Publication Trauma and Truth

The ISVW (International School For Philosophy) publication Trauma and Truth has now been appeared. With contributions by Gregory Bistoen, Hend Eltanamly, Michel Thys, Simona Karbouniaris, Tine Molendijk, Berry Vorstenbosch and a foreword by editor Wouter Kusters.

The essays published are the contributions of the speakers on an ISVW weekend with this theme. It is where I listened with great interest to the presentations of people whose professional lives is deeply concerned with traumatic experiences.

Trauma does not really figure in my life. As readers of De Overtocht (The Crossing) will know, my psychosis did not arise from trauma. The reason I participated in the event was because I was awarded the Van Helsdingen Prize and had the occasion to express my words of thanks (if you want to read it, look here, it is in Dutch). Initially, the idea was to include my words of thanks in the book, but it soon became clear that it did not fit in with the theme of the weekend as a whole.
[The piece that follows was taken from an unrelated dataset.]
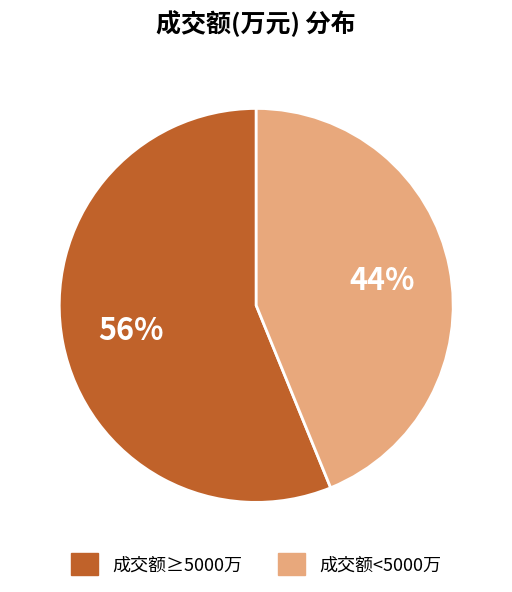

To the nearest percent, what is the difference between the largest and smallest slice percentages?

12%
This allowed me to write a new contribution under the title “Cervantes’ Quijote and Mambrino’s Helmet”. In this essay I discuss the war trauma of Miguel de Cervantes, the author of the first novel, and still one of the greatest novels in Western literary history.

I would never have been able to write this essay without the research into war trauma in Cervantes’ work, which was performed by Martha J. Reineke in her publication ‘The Broken Thread: Cervantes, Don Quijote, and War Trauma‘. Perhaps Don Quixote is less of a madman entangled in a world of literary phantasies, than a man who can be understood as a traumatized soldier who has a compulsery drive to understand his contributions to political missions (at that time this included the battle of Lepanto (1571)) as stories of a hero.